The church was squat, old and worn out, with a cemetery and a scattering of ramshackle houses to keep it company. Rahn parked the car in its shadow and they got out. Even outside, he could feel that familiar dread come over him. He spoke now more out of a desire to calm his nerves than out of curiosity.

‘Eighth or ninth century?’

‘The fifth, the time of the Visigoths, actually,’ she said, walking to the main entrance. ‘I see you know your history.’ There was a half smile. Was she mocking him? Her voice had that peculiar tone that left him unable to discern one way or the other.

‘Rahn is a Cathar historian and a philologist,’ Deodat informed her.

‘I see,’ she said. ‘You’ll be interested to know then, that this village was once a Gallo-Celtic fort. You wouldn’t think so now, would you?’ She opened the door with an air of irreverence. ‘The town became a Cathar settlement somewhere along the line.’

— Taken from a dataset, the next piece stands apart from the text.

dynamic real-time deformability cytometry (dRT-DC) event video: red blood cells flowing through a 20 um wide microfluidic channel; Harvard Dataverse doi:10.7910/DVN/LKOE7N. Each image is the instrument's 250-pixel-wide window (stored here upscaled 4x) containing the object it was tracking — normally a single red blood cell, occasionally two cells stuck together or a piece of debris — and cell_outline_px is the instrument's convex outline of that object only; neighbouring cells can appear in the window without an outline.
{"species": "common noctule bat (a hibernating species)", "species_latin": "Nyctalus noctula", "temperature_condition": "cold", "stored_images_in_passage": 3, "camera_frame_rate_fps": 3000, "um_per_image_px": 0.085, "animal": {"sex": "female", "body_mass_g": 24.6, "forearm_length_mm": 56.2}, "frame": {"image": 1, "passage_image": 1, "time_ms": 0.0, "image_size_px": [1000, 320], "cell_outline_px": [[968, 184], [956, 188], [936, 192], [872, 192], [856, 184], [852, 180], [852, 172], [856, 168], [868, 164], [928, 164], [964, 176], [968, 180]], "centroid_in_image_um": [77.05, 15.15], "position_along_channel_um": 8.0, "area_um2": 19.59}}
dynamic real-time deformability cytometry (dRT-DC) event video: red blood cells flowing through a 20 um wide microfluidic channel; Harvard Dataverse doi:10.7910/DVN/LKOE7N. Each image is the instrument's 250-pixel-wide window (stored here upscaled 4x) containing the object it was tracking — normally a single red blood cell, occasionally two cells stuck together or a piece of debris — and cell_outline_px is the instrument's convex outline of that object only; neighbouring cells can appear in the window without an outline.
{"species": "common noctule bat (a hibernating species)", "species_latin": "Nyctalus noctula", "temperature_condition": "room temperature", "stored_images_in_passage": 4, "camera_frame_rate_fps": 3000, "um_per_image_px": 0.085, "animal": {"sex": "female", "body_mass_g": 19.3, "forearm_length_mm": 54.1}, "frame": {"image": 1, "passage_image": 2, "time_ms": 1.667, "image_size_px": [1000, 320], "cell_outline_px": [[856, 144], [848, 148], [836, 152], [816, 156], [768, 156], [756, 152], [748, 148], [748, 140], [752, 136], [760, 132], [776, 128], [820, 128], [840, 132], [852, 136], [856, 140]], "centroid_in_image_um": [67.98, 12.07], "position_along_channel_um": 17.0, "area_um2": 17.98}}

Rahn hung back. He couldn’t remember a time when he hadn’t felt a morbid fear of Roman churches. As a child, whenever his mother had forced him to go to church it had been a wretched trial. Bargains had been offered and refused, tears had been shed and punishments meted out, but he had remained obdurate. The black cross, the dead, contorted Jesus, the effigies of saints, the sarcophagi – all things that may have inspired another child to pious reverence – generated panic and horror in Rahn. And it had remained so. It was, therefore, with great effort that he entered the cold, damp, silent space whose acrid smell of smoke from the votive candles and whose pungent scent of laurel made him feel ill. He loosened his collar, feeling a cold sweat on his brow, and there was that familiar tremor in his hands. He steeled himself like a man about to go into a field of battle from which no man had ever returned unscathed.

‘The church was dedicated to Stella Maris, Our Lady of the Seas,’ Eva said, walking along the nave, her disembodied voice echoing from the short vaults. ‘But originally it was consecrated to Saint Anthony, the hermit.’

‘Why Saint Anthony?’ Rahn asked, keeping his mind on his feet, moving them one after the other.

‘There’s a hermitage of his not far from here. In Bugarach on Ash Wednesday there’s a procession led by a man dressed like a hermit wearing a horse collar around his neck with bells on it and carrying a cross that has pork sausages hanging from its arms. All rather rustic.’